A simple way to access the Webhose.io API from your Ruby code
require 'webhoseio'
client = Webhoseio.new(YOUR_API_KEY)
output = client.query("filterWebData", {"q":"github"})
puts output['posts'][0]['text'] # Print the text of the first post
puts output['posts'][0]['published'] # Print the text of the first post publication date
# Get the next batch of posts
output = client.get_next()
puts output['posts'][0]['thread']['site'] # Print the site of the first post
To make use of the webhose.io API, you need to obtain a token that would be used on every request. To obtain an API key, create an account at https://webhose.io/auth/signup, and then go into https://webhose.io/dashboard to see your token.

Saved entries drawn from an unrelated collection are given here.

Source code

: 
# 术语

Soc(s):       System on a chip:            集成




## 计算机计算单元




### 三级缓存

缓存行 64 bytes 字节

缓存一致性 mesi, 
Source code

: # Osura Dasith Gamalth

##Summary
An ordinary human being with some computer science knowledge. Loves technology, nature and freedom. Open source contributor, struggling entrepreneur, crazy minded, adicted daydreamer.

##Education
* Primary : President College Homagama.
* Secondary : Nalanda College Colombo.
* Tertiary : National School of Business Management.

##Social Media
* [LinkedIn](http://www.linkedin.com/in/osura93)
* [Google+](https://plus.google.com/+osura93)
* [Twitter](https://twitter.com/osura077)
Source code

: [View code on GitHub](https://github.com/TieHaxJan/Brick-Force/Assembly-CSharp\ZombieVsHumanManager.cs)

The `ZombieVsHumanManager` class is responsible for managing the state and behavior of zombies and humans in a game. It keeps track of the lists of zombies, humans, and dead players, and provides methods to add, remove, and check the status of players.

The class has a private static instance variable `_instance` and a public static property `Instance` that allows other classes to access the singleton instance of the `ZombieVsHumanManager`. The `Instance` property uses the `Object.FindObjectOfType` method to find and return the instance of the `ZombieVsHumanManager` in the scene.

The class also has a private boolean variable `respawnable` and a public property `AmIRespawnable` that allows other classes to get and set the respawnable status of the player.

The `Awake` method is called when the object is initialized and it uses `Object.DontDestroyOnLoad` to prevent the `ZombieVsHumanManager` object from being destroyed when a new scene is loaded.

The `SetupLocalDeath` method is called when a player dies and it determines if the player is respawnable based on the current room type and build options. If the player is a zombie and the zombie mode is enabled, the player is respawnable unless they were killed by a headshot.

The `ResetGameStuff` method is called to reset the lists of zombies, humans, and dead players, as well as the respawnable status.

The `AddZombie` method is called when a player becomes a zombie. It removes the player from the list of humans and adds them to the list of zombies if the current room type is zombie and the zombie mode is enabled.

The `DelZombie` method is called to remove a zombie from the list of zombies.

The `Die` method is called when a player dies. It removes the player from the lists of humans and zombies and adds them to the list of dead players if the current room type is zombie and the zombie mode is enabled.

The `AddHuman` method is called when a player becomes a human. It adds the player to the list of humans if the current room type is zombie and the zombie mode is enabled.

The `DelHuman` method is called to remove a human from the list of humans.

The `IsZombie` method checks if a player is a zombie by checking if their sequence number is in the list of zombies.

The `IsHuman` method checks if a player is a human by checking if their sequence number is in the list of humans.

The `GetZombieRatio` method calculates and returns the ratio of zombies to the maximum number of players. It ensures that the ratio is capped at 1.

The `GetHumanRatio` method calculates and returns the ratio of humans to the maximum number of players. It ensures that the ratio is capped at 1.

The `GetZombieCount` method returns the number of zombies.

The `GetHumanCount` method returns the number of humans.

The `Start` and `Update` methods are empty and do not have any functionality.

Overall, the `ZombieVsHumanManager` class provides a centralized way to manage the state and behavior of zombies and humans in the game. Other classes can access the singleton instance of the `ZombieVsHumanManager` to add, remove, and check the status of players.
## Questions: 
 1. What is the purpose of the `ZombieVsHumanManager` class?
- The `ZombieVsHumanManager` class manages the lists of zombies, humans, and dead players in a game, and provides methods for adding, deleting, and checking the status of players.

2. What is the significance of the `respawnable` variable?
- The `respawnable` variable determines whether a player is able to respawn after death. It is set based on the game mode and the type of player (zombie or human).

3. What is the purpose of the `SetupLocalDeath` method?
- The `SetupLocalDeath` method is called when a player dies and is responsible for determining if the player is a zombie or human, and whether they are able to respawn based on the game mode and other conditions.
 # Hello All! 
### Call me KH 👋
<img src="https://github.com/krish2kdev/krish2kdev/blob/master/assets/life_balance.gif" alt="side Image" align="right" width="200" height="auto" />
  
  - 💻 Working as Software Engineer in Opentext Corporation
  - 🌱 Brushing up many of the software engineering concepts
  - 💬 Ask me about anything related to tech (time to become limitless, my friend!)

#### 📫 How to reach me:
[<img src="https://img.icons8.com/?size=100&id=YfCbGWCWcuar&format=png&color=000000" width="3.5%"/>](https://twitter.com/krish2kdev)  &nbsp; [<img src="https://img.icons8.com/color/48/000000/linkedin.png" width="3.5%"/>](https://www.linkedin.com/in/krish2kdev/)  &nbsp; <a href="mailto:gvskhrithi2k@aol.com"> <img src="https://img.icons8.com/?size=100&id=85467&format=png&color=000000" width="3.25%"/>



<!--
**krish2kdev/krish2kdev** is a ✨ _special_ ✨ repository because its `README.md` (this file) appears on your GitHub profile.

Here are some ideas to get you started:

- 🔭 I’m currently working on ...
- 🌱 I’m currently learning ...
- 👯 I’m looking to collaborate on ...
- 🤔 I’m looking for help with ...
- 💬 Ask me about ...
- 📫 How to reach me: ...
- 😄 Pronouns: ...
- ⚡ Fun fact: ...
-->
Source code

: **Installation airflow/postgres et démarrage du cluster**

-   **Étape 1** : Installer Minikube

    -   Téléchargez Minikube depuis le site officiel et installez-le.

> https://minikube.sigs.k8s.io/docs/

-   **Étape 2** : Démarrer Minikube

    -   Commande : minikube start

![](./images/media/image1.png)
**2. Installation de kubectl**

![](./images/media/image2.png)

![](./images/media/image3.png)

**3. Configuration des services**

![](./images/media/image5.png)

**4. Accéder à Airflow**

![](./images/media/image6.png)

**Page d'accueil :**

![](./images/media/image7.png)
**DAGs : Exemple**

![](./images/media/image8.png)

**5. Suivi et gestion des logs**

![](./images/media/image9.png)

You can install from source:
$ git clone https://github.com/seenkoo/webhoseio-ruby
$ cd webhoseio-ruby
$ gem build webhoseio.gemspec
$ gem install ./webhoseio-*.gem
Or use gem install:
$ gem install webhoseio
To get started, you need to require the library, and instantiate an API-client with your access token. (Replace YOUR_API_KEY with your actual API key).
>>> require 'webhoseio'
>>> client = Webhoseio.new(YOUR_API_KEY)
API Endpoints
The first parameter the query() function accepts is the API endpoint string. Available endpoints:
- filterWebData - access to the news/blogs/forums/reviews API
- productSearch - access to data about eCommerce products/services
- darkWebAPI - access to the dark web (coming soon)
Now you can make a request and inspect the results:
>>> output = client.query("filterWebData", {"q":"github"})
>>> output['totalResults']
15565094
output['posts'].size
100
>>> output['posts'][0]['language']
'english'
>>> output['posts'][0]['title']
'Putting quotes around dictionary keys in JS'
For your convenience, the ouput object is iterable, so you can loop over it and get all the results of this batch (up to 100).
>>> output['posts'].inject(0) do |total_words, post|
... total_words + post['text'].split.size
... end
8822
-
initialize(token)
- token - your API key
-
query(end_point, params)
- end_point:
- filterWebData - access to the news/blogs/forums/reviews API
- productSearch - access to data about eCommerce products/services
- darkWebAPI - access to the dark web (coming soon)
- params: A key value dictionary. The most common key is the "q" parameter that hold the filters Boolean query. Read about the available filters.
- end_point:
-
get_next()
- a method to fetch the next page of results.
If you want to make repeated searches, performing an action whenever there are new results, use code like this:
res = client.query("filterWebData", {"q":"skyrim"})
loop do
res['posts'].each do |post|
perform_action(post)
end
sleep(0.3)
res = client.get_next
end